Она стыдливо покосилась на окно купе.

– Давай не здесь, Сашенька, – сказала она, мягко, но настойчиво отстраняясь от него. – Нехорошо как-то – люди смотрят.

– Пусть смотрят!

– Не надо, Саша… Пойдем куда-нибудь, посидим, поговорим. Хорошо? Я очень по тебе соскучилась.

Она с надеждой посмотрела на него:

– Я думала, что больше тебя никогда не увижу.

– Какие глупости! Но как ты узнала, что я здесь?

Глаза Виорики стали грустными и заблестели от слез.

– Не надо. Я не хочу об этом, – и предложила: – Поехали к тебе.

Уже ночью, в убаюканной темнотой квартире, она прижималась к нему теснее:

– Я вот сплю, и снишься ты мне, – шептала она ему, играя локоном его волос. – Стоишь у дверей квартиры, но не входишь. Грустный такой. Я просыпалась и бежала открывать, но никого не было. Можешь мне не верить, но после таких снов я получала от тебя письмо, – она засмеялась, прильнув щекой к его груди. – Очень хорошие письма. Я забрала их с собой.

– Куда? – необдуманно, просто так, спросил он.

– Это неважно, любимый – обыкновенные женские тайны… Я жила твоими письмами, – и вдруг спохватилась. – Ты же… Тебя ранили! Больно было?

– Я тебе об этом не писал, – удивился Саша. – Снова тайна?

Она положила ладонь на его губы:

– Не надо больше об этом.

– О чем?

– О тайнах. Я устала от них и хочу только тебя, пока есть время.

Александр любил ее, удивляясь своей силе. Так, в страсти, прогорела ночь.

Только-только чернота ночи стала разбавляться жидкими утренними сумерками, Виорика встала с постели и стала собираться.

– Ты куда? – спросил с удивлением Александр.

– Все. Мне пора, – от недавней ласки и тепла не осталось и следа. Ее голос был суров и непреклонен. – Действительно пора.

– Вика, – взмолился он, – я совершенно ничего не понимаю. Сядь, пожалуйста, и объясни.

Я ничего не могу объяснить, но обещаю, что скоро мы встретимся вновь, и тогда ты во всем разберешься сам.

– Мне надоели эти тайны! – не выдержал и вспылил он. – Я имею право знать!

Но она не обращала не его отчаяние никакого внимания, спокойно расчесывая волосы у зеркала. Он вскочил с кровати, побежал на кухню, где за пять минут сварил кофе, и, вернувшись в комнату, вылил его на ее белоснежное платье.
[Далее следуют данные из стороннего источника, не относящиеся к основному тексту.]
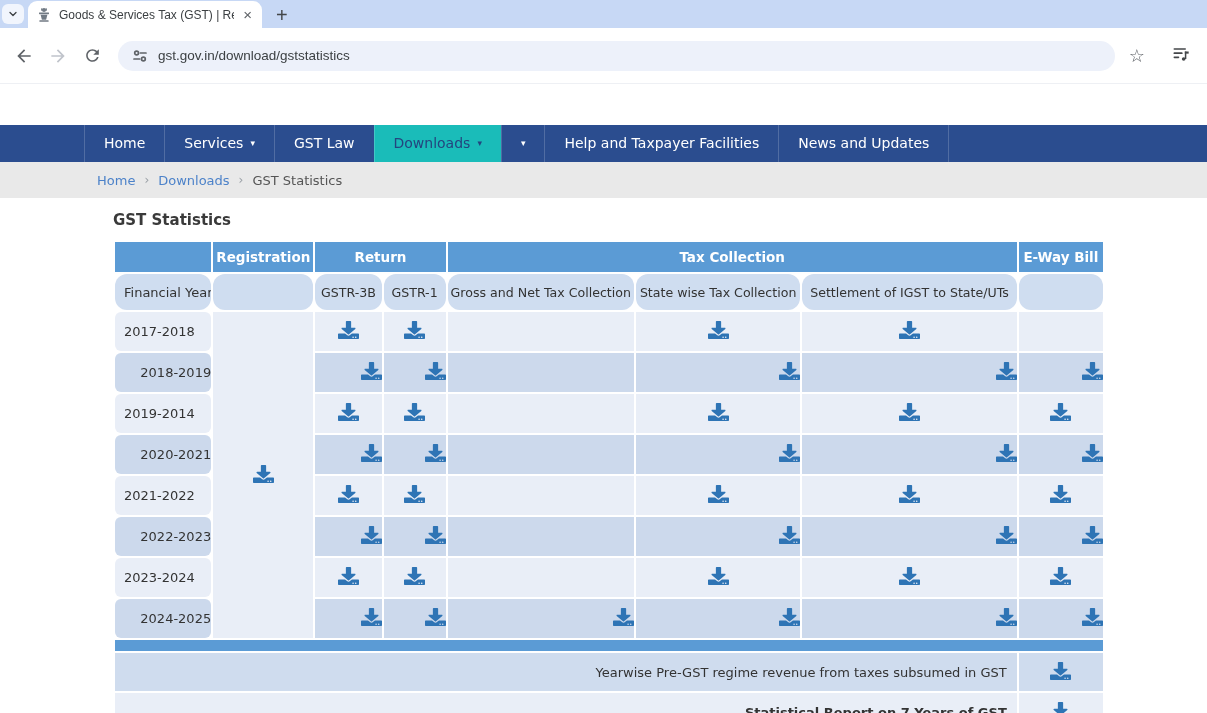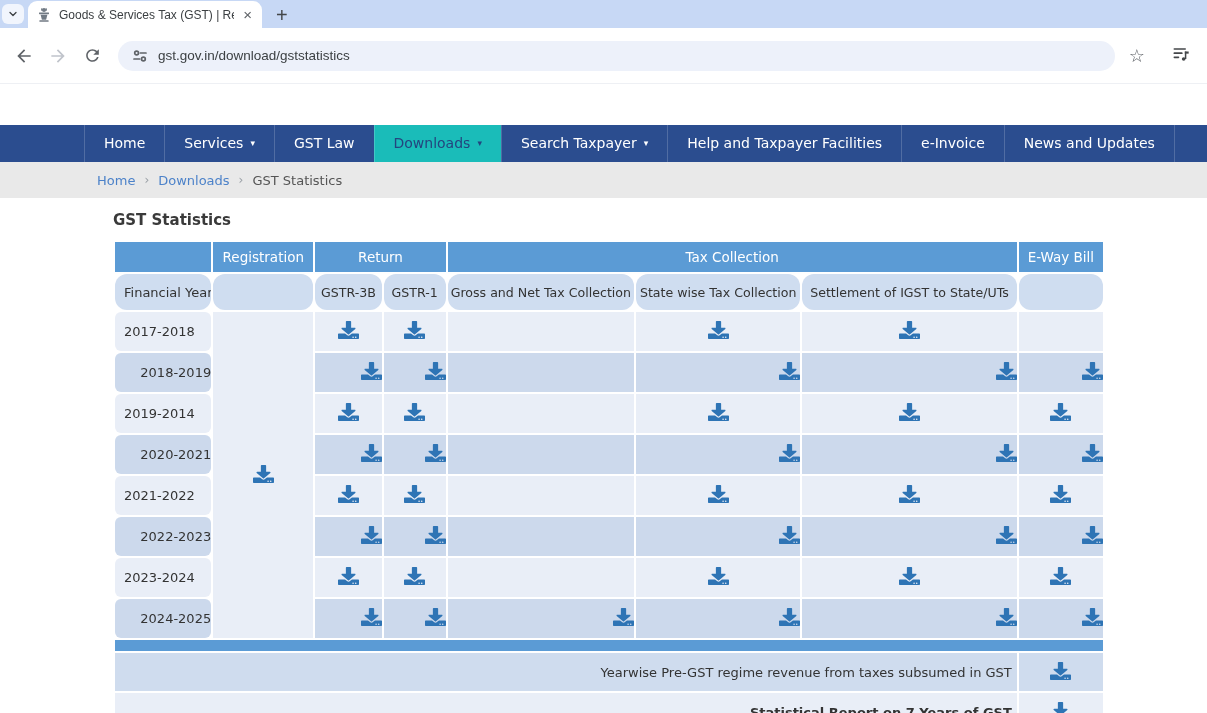"Search Taxpayer" span { html: <span>Search Taxpayer</span> -> none }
– Теперь ты никуда не уйдешь, – заключил он, демонстрируя Вике свою «работу». – Я тоже имею полное право делать глупости…

Она отвернулась от зеркала и увидела свою одежду. В следующее мгновение Александр оглох и ослеп от какого-то странного взрыва, вспышки и рева, словно кроме двоих людей в квартире было еще какое-то страшное животное; что-то толкнуло его с такой силой, что он взлетел в воздух и ударился о стену. Боль была настолько сильна, что на несколько секунд лишила его сознания.